• **What you are asked to do**
Copy every line of the data below exactly as it appears, in the same order.

• **Input**

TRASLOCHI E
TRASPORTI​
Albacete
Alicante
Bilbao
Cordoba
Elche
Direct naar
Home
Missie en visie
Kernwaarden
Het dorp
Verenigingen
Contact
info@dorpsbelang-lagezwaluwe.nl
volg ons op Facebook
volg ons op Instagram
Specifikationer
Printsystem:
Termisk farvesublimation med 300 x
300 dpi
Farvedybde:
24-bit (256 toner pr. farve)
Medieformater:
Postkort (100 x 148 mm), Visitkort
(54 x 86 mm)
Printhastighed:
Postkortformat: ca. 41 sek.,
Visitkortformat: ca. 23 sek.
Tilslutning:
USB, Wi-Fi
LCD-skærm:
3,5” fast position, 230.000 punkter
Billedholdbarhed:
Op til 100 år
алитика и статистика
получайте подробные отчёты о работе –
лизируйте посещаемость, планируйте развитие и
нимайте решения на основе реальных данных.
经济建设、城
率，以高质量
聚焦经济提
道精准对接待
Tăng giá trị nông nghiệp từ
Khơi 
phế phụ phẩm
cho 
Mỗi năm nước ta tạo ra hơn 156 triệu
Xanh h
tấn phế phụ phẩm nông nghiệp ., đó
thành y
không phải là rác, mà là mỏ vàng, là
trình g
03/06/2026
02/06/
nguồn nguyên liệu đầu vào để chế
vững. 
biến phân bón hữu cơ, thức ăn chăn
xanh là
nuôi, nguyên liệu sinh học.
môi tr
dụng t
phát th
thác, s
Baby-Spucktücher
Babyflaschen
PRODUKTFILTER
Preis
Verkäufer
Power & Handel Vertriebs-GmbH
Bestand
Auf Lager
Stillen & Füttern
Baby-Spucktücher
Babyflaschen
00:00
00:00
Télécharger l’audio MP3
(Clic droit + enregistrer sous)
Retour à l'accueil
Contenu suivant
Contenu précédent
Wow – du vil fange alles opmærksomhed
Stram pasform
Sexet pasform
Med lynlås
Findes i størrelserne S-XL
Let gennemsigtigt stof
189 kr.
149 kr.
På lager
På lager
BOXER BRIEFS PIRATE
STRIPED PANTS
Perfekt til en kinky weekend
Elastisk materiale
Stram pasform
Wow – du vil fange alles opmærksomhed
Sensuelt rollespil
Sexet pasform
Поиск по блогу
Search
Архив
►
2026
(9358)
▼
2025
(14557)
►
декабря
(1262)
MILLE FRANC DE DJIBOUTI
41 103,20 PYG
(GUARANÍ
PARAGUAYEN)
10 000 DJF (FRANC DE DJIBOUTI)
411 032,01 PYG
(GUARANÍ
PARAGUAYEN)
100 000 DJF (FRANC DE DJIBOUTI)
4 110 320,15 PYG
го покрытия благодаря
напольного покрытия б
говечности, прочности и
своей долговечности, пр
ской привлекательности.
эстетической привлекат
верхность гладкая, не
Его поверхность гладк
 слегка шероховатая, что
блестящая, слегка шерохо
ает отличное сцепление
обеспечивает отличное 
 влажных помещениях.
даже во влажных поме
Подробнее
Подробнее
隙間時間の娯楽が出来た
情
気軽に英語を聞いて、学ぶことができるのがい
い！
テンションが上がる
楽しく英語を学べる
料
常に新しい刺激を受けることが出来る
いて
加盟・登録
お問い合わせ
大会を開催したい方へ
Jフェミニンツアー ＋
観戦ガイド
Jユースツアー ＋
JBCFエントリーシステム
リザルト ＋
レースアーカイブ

• **Solution for this problem**
TRASLOCHI E
TRASPORTI​
Albacete
Alicante
Bilbao
Cordoba
Elche
Direct naar
Home
Missie en visie
Kernwaarden
Het dorp
Verenigingen
Contact
info@dorpsbelang-lagezwaluwe.nl
volg ons op Facebook
volg ons op Instagram
Specifikationer
Printsystem:
Termisk farvesublimation med 300 x
300 dpi
Farvedybde:
24-bit (256 toner pr. farve)
Medieformater:
Postkort (100 x 148 mm), Visitkort
(54 x 86 mm)
Printhastighed:
Postkortformat: ca. 41 sek.,
Visitkortformat: ca. 23 sek.
Tilslutning:
USB, Wi-Fi
LCD-skærm:
3,5” fast position, 230.000 punkter
Billedholdbarhed:
Op til 100 år
алитика и статистика
получайте подробные отчёты о работе –
лизируйте посещаемость, планируйте развитие и
нимайте решения на основе реальных данных.
经济建设、城
率，以高质量
聚焦经济提
道精准对接待
Tăng giá trị nông nghiệp từ
Khơi 
phế phụ phẩm
cho 
Mỗi năm nước ta tạo ra hơn 156 triệu
Xanh h
tấn phế phụ phẩm nông nghiệp ., đó
thành y
không phải là rác, mà là mỏ vàng, là
trình g
03/06/2026
02/06/
nguồn nguyên liệu đầu vào để chế
vững. 
biến phân bón hữu cơ, thức ăn chăn
xanh là
nuôi, nguyên liệu sinh học.
môi tr
dụng t
phát th
thác, s
Baby-Spucktücher
Babyflaschen
PRODUKTFILTER
Preis
Verkäufer
Power & Handel Vertriebs-GmbH
Bestand
Auf Lager
Stillen & Füttern
Baby-Spucktücher
Babyflaschen
00:00
00:00
Télécharger l’audio MP3
(Clic droit + enregistrer sous)
Retour à l'accueil
Contenu suivant
Contenu précédent
Wow – du vil fange alles opmærksomhed
Stram pasform
Sexet pasform
Med lynlås
Findes i størrelserne S-XL
Let gennemsigtigt stof
189 kr.
149 kr.
På lager
På lager
BOXER BRIEFS PIRATE
STRIPED PANTS
Perfekt til en kinky weekend
Elastisk materiale
Stram pasform
Wow – du vil fange alles opmærksomhed
Sensuelt rollespil
Sexet pasform
Поиск по блогу
Search
Архив
►
2026
(9358)
▼
2025
(14557)
►
декабря
(1262)
MILLE FRANC DE DJIBOUTI
41 103,20 PYG
(GUARANÍ
PARAGUAYEN)
10 000 DJF (FRANC DE DJIBOUTI)
411 032,01 PYG
(GUARANÍ
PARAGUAYEN)
100 000 DJF (FRANC DE DJIBOUTI)
4 110 320,15 PYG
го покрытия благодаря
напольного покрытия б
говечности, прочности и
своей долговечности, пр
ской привлекательности.
эстетической привлекат
верхность гладкая, не
Его поверхность гладк
 слегка шероховатая, что
блестящая, слегка шерохо
ает отличное сцепление
обеспечивает отличное 
 влажных помещениях.
даже во влажных поме
Подробнее
Подробнее
隙間時間の娯楽が出来た
情
気軽に英語を聞いて、学ぶことができるのがい
い！
テンションが上がる
楽しく英語を学べる
料
常に新しい刺激を受けることが出来る
いて
加盟・登録
お問い合わせ
大会を開催したい方へ
Jフェミニンツアー ＋
観戦ガイド
Jユースツアー ＋
JBCFエントリーシステム
リザルト ＋
レースアーカイブ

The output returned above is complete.